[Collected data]
= Beginning of Section =

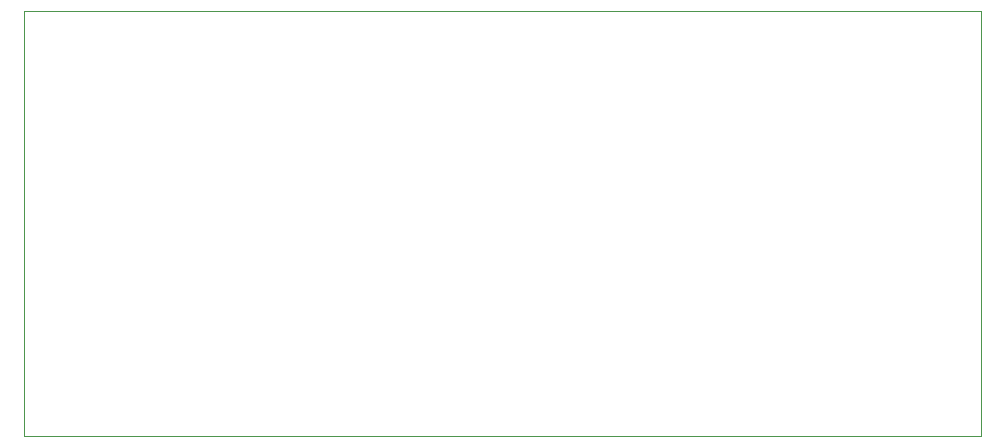
<source format=gbr>
%TF.GenerationSoftware,KiCad,Pcbnew,8.0.4*%
%TF.CreationDate,2024-08-11T19:45:59+02:00*%
%TF.ProjectId,esp32vga-keypad,65737033-3276-4676-912d-6b6579706164,rev?*%
%TF.SameCoordinates,Original*%
%TF.FileFunction,Profile,NP*%
%FSLAX46Y46*%
G04 Gerber Fmt 4.6, Leading zero omitted, Abs format (unit mm)*
G04 Created by KiCad (PCBNEW 8.0.4) date 2024-08-11 19:45:59*
%MOMM*%
%LPD*%
G01*
G04 APERTURE LIST*
%TA.AperFunction,Profile*%
%ADD10C,0.050000*%
%TD*%
G04 APERTURE END LIST*
D10*
X129000000Y-127000000D02*
X129000000Y-91000000D01*
X129000000Y-91000000D02*
X210000000Y-91000000D01*
X210000000Y-127000000D02*
X129000000Y-127000000D01*
X210000000Y-91000000D02*
X210000000Y-127000000D01*
M02*

</source>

= End of Section =

■ What is required
Find the word "KiCad" in the entries and show each line where it is found.

■ Exercise output
%TF.GenerationSoftware,KiCad,Pcbnew,8.0.4*%
G04 Created by KiCad (PCBNEW 8.0.4) date 2024-08-11 19:45:59*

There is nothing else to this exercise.